Hypercholesterolemia is a major modifiable risk factor for coronary heart disease (CHD). Studies have consistently shown that atherosclerotic cardiovascular disease (ASCVD) risk is correlated to the levels of low-density lipoproteins (LDL) in the body. The lower the LDL levels, the lower the risk of ASCVD; but a key question remains to be answered, how low can you go without being unsafe? It has been several years since the 2013 American College of Cardiology and the American Heart Association (ACC/AHA) published updated guidelines for the management of hypercholesterolemia. The more current American College of Endocrinology (AACE) guidelines make an attempt to update clinicians on clinical profile-based management in 2017. One of the most striking differences between the 2013 ACC/AHA guidelines and the AACE/ESC/EAS guidelines is the latter’s focus on specific target LDL-C levels. While there is little doubt that higher statin intensity lowers ASCVD risk, a new meta-analysis has now shown based upon the IMPROVE-IT (Examining Outcomes in Subjects With Acute Coronary Syndrome: Vytorin vs Simvastatin), FOURIER (Further Cardiovascular Outcomes Research With PCSK9 Inhibition in Subjects With Elevated Risk) and REVEAL trials that, lower is better when it comes to LDL-Cholesterol (LDL-C).

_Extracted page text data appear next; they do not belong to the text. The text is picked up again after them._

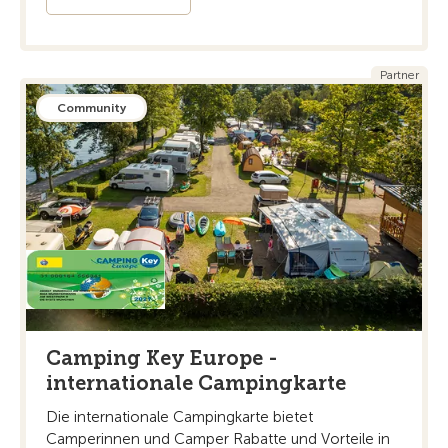
Partner
Community
Camping Key Europe -
internationale Campingkarte
Die internationale Campingkarte bietet
Camperinnen und Camper Rabatte und Vorteile in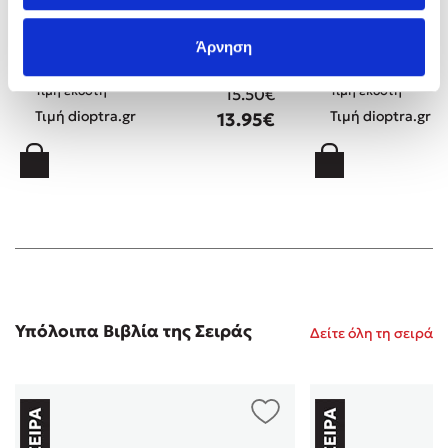
Το Φλιτζάνι
Βατραχάκια και Β
Άρνηση
Τιμή εκδότη
Τιμή εκδότη
15.50€
Τιμή dioptra.gr
Τιμή dioptra.gr
13.95€
Υπόλοιπα Βιβλία της Σειράς
Δείτε όλη τη σειρά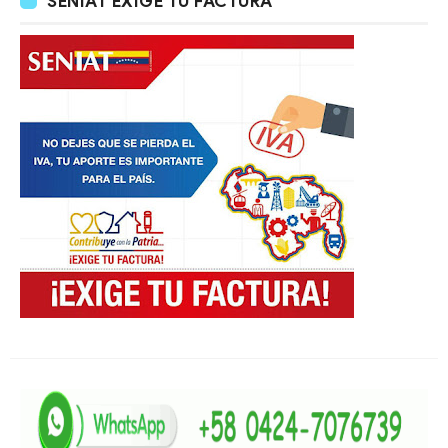
SENIAT EXIGE TU FACTURA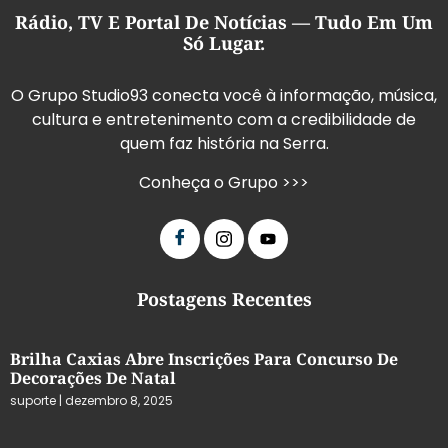
Rádio, TV E Portal De Notícias — Tudo Em Um
Só Lugar.
O Grupo Studio93 conecta você à informação, música,
cultura e entretenimento com a credibilidade de
quem faz história na Serra.
Conheça o Grupo >>>
Postagens Recentes
Brilha Caxias Abre Inscrições Para Concurso De
Decorações De Natal
suporte
dezembro 8, 2025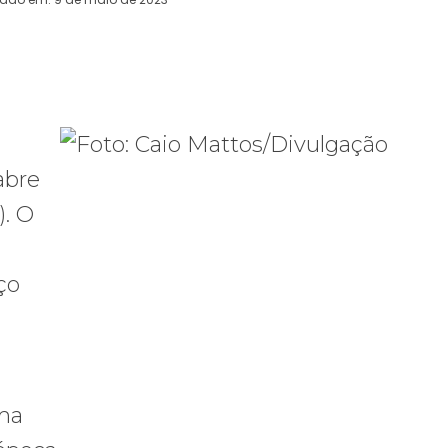
WhatsApp
Telegram
Copy URL
E
abre
). O
ço
uma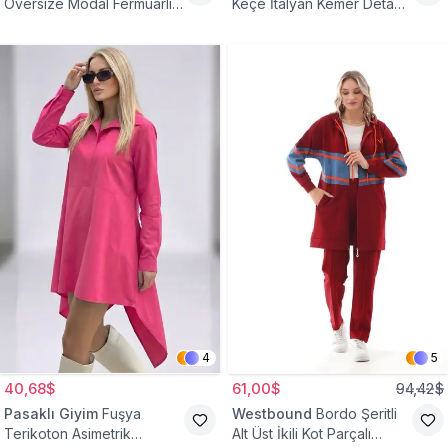
Oversize Modal Fermuarlı
Keçe İtalyan Kemer Detaylı
Sweat Tunik
Yelek
4
5
40,68$
61,00$
94,42$
Pasaklı Giyim
Fuşya
Westbound
Bordo Şeritli
Terikoton Asimetrik
Alt Üst İkili Kot Parçalı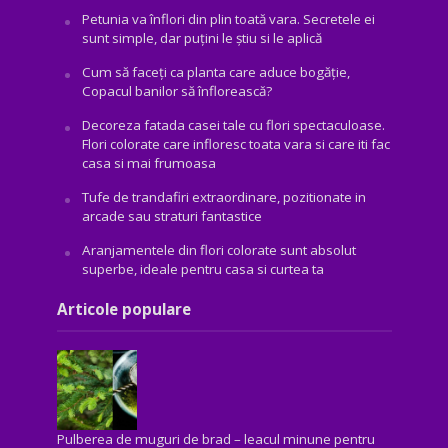
Petunia va înflori din plin toată vara. Secretele ei
sunt simple, dar puțini le știu si le aplică
Cum să faceți ca planta care aduce bogăţie,
Copacul banilor să înflorească?
Decoreza fatada casei tale cu flori spectaculoase.
Flori colorate care infloresc toata vara si care iti fac
casa si mai frumoasa
Tufe de trandafiri extraordinare, pozitionate in
arcade sau straturi fantastice
Aranjamentele din flori colorate sunt absolut
superbe, ideale pentru casa si curtea ta
Articole populare
Pulberea de muguri de brad – leacul minune pentru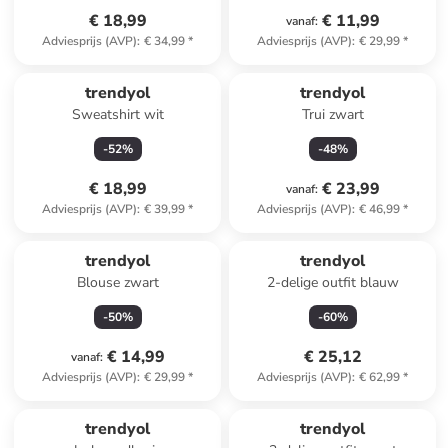
€ 18,99
€ 11,99
vanaf
:
Adviesprijs (AVP)
:
€ 34,99
*
Adviesprijs (AVP)
:
€ 29,99
*
trendyol
trendyol
Sweatshirt wit
Trui zwart
-
52
%
-
48
%
€ 18,99
€ 23,99
vanaf
:
Adviesprijs (AVP)
:
€ 39,99
*
Adviesprijs (AVP)
:
€ 46,99
*
trendyol
trendyol
Blouse zwart
2-delige outfit blauw
-
50
%
-
60
%
€ 14,99
€ 25,12
vanaf
:
Adviesprijs (AVP)
:
€ 29,99
*
Adviesprijs (AVP)
:
€ 62,99
*
trendyol
trendyol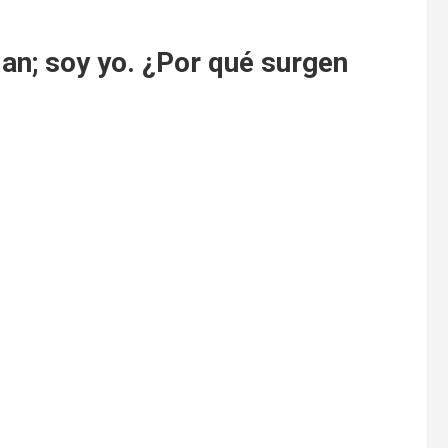
n; soy yo. ¿Por qué surgen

Dr. Marc S. Sabatine (Massachusetts General Hospital, Boston, MA) and his colleagues conducted a meta-analysis of 26 statin trials by the Cholesterol Treatment Trialists Collaboration (CTTC) and 3 randomized, double-blind, placebo-controlled clinical trials of non-statin LDL-C lowering therapy added to background statin therapy. In the CTTC analysis, among patients who had LDL averaging 65.7 mg/dL at baseline, there was a 22% reduction in risk of major cardiovascular events (MACE) for every 38.7 mg/dL (1 mmol/L) reduction in LDL-cholesterol levels. Among the patients enrolled in the IMPROVE-IT, FOURIER and REVEAL trials, same event risk reduction (21%) on the non-statin therapy alone (RR 0.79, 95% CI 0.70-0.88) or with statins on top (RR 0.79, 95% CI 0.71-0.87) was observed. Moreover, the authors state that the net clinical benefit is virtually identical for statins, ezetimibe, PCSK9 inhibition, and cholesterol ester transfer protein (CETP) inhibition.
“Lower is better!” and indeed – “lowest is best”!- Dr. Christopher Cannon, M.D.
In terms of safety, LDL-C lowering was not associated with an increased risk of serious adverse events (Relative risk: 1.00, 95% Confidence interval: 0.98-1.02, p= 0.89), myalgias and/or myositis, elevation in the level of aminotransferases, new-onset diabetes, hemorrhagic stroke, or cancer in any of the trials individually or when meta-analyzed. The authors concluded that, there is a consistent relative risk reduction in major vascular events per further reduction in LDL-C in patient populations with a baseline median LDL-C level of 1.6 mmol/L (63 mg/ dL) and safely achieving levels as low as a median of 0.5 mmol/L (21 mg/dL). When asked to comment on the study, Dr. Christopher Cannon, senior physician in the Cardiovascular Division at Brigham and Women’s Hospital summed it up in a single phrase, “Lower is better!” and indeed – “lowest is best!”
The analysis was limited by a small number of patients included from various clinical trials, the difference in inclusion criteria among the trials and variation in the duration of follow-up of participants.